> Your objective
Among the entries below, find how many lines carry the word "Artist" and state only that figure.

*** Opening Records to process ***

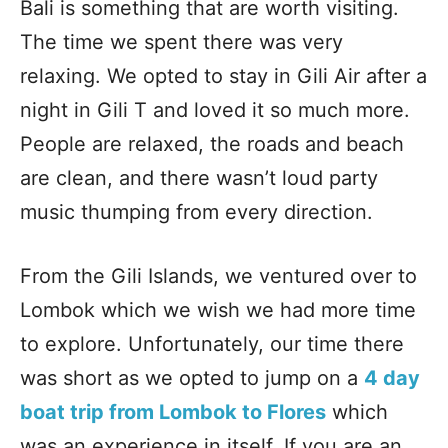
Bali is something that are worth visiting.
The time we spent there was very
relaxing. We opted to stay in Gili Air after a
night in Gili T and loved it so much more.
People are relaxed, the roads and beach
are clean, and there wasn’t loud party
music thumping from every direction.
From the Gili Islands, we ventured over to
Lombok which we wish we had more time
to explore. Unfortunately, our time there
was short as we opted to jump on a
4 day
boat trip from Lombok to Flores
which
was an experience in itself. If you are an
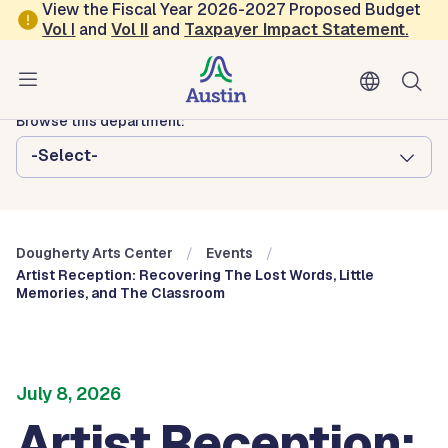
Skip to main content
View the Fiscal Year 2026-2027 Proposed Budget
Vol
I
and
Vol II
and
Taxpayer Impact Statement
.
Austin Arts, Culture, Music and Entertainment
Dougherty Arts Center
Browse this department:
-Select-
Dougherty Arts Center
Events
Artist Reception: Recovering The Lost Words, Little
Memories, and The Classroom
July 8, 2026
Artist Reception:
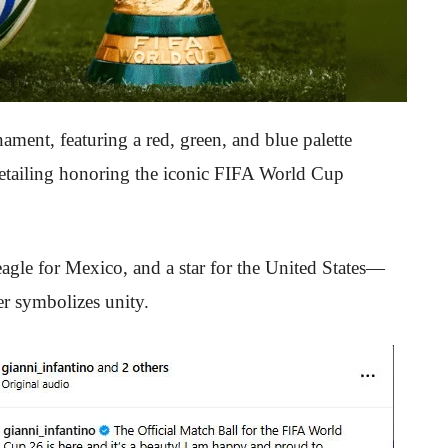
ament, featuring a red, green, and blue palette
 detailing honoring the iconic FIFA World Cup
gle for Mexico, and a star for the United States—
ter symbolizes unity.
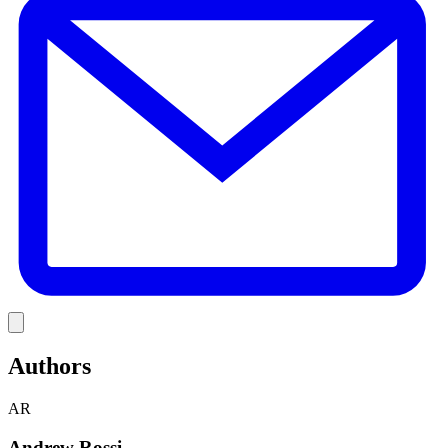
Link
Authors
AR
Andrew Rossi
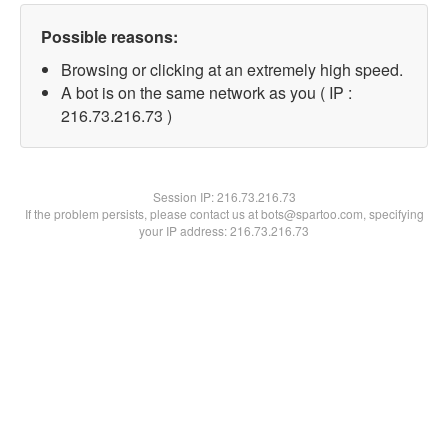
Possible reasons:
Browsing or clicking at an extremely high speed.
A bot is on the same network as you ( IP :
216.73.216.73 )
Session IP:
216.73.216.73
If the problem persists, please contact us at bots@spartoo.com, specifying
your IP address: 216.73.216.73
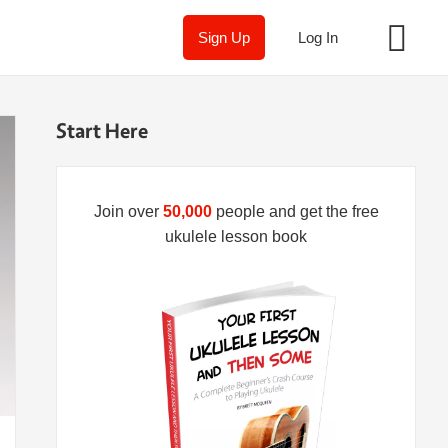
Sign Up
Log In
Start Here
Join over
50,000
people and get the free
ukulele lesson book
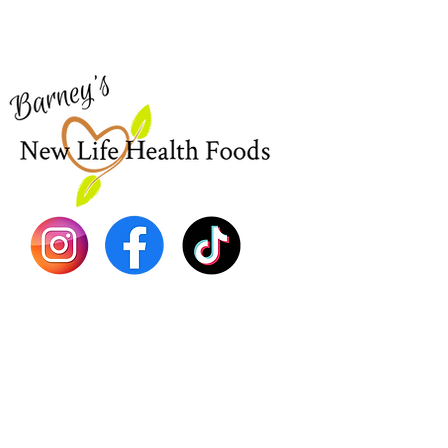
for assistance or call us at
Shop Al
773-762-1090
New
EBT
Sea Mo
Dr. Seb
Shilajit
Batana
Sourso
Person
Teas
Immune
Libido 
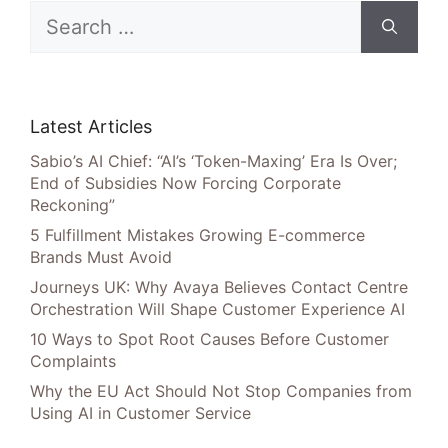
Search
for:
Latest Articles
Sabio’s AI Chief: “AI’s ‘Token-Maxing’ Era Is Over;
End of Subsidies Now Forcing Corporate
Reckoning”
5 Fulfillment Mistakes Growing E-commerce
Brands Must Avoid
Journeys UK: Why Avaya Believes Contact Centre
Orchestration Will Shape Customer Experience AI
10 Ways to Spot Root Causes Before Customer
Complaints
Why the EU Act Should Not Stop Companies from
Using AI in Customer Service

*** Closing Records to process ***

> Answer below
2